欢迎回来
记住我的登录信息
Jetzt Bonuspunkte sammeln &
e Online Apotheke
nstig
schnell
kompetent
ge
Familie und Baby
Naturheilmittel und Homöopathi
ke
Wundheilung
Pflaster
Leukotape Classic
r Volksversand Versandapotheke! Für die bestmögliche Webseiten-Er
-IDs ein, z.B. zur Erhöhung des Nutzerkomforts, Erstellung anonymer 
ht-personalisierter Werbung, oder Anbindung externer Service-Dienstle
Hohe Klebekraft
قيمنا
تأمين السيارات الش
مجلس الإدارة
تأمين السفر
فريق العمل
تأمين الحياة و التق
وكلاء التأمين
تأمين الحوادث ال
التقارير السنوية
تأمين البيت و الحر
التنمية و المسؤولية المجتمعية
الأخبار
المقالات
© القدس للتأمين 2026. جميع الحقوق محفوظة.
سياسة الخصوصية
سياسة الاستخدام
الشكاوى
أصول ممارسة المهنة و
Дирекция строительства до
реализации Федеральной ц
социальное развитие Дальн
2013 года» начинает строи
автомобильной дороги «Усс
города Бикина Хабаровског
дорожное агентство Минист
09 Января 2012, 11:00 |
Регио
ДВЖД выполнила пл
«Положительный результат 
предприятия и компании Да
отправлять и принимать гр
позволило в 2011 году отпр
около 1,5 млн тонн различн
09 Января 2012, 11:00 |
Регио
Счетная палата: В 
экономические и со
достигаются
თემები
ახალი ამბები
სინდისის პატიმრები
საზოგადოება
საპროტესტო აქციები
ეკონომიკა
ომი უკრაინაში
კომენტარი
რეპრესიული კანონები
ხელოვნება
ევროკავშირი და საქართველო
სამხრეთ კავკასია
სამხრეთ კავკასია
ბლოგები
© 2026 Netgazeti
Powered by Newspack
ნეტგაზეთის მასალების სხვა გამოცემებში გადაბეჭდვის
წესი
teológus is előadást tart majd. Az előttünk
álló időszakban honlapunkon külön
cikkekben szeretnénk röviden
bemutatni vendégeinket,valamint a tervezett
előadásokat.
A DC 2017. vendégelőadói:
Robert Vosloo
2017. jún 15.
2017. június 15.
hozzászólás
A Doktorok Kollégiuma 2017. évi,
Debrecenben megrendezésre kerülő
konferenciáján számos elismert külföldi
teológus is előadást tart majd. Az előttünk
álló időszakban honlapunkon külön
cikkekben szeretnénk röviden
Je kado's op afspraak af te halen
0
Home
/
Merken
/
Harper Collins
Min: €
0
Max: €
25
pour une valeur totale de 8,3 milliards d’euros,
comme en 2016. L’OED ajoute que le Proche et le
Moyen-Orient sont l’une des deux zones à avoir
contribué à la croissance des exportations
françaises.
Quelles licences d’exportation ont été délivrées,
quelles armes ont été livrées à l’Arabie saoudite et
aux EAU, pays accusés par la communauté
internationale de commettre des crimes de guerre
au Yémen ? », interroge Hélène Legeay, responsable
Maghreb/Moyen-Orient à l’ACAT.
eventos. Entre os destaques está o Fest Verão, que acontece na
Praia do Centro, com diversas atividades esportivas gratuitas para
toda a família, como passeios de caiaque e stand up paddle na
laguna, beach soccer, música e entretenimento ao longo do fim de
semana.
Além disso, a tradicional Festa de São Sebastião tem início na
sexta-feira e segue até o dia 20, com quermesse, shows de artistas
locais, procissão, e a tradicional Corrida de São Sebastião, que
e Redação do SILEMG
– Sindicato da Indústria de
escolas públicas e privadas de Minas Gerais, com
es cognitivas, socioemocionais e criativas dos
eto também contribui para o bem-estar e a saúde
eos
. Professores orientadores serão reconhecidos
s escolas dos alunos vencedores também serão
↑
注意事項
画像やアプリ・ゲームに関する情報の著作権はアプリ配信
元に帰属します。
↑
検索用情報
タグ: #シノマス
━━━
## Task objective:
Put the records, from the first line through the line containing "Дирекция строительства до", inclusive, into a Markdown table with the columns Row and Record line. Number each line and leave out blank lines.

## Response area:
| Row | Record line |
|---|---|
| 1 | 欢迎回来 |
| 2 | 记住我的登录信息 |
| 3 | Jetzt Bonuspunkte sammeln & |
| 4 | e Online Apotheke |
| 5 | nstig |
| 6 | schnell |
| 7 | kompetent |
| 8 | ge |
| 9 | Familie und Baby |
| 10 | Naturheilmittel und Homöopathi |
| 11 | ke |
| 12 | Wundheilung |
| 13 | Pflaster |
| 14 | Leukotape Classic |
| 15 | r Volksversand Versandapotheke! Für die bestmögliche Webseiten-Er |
| 16 | -IDs ein, z.B. zur Erhöhung des Nutzerkomforts, Erstellung anonymer  |
| 17 | ht-personalisierter Werbung, oder Anbindung externer Service-Dienstle |
| 18 | Hohe Klebekraft |
| 19 | قيمنا |
| 20 | تأمين السيارات الش |
| 21 | مجلس الإدارة |
| 22 | تأمين السفر |
| 23 | فريق العمل |
| 24 | تأمين الحياة و التق |
| 25 | وكلاء التأمين |
| 26 | تأمين الحوادث ال |
| 27 | التقارير السنوية |
| 28 | تأمين البيت و الحر |
| 29 | التنمية و المسؤولية المجتمعية |
| 30 | الأخبار |
| 31 | المقالات |
| 32 | © القدس للتأمين 2026. جميع الحقوق محفوظة. |
| 33 | سياسة الخصوصية |
| 34 | سياسة الاستخدام |
| 35 | الشكاوى |
| 36 | أصول ممارسة المهنة و |
| 37 | Дирекция строительства до |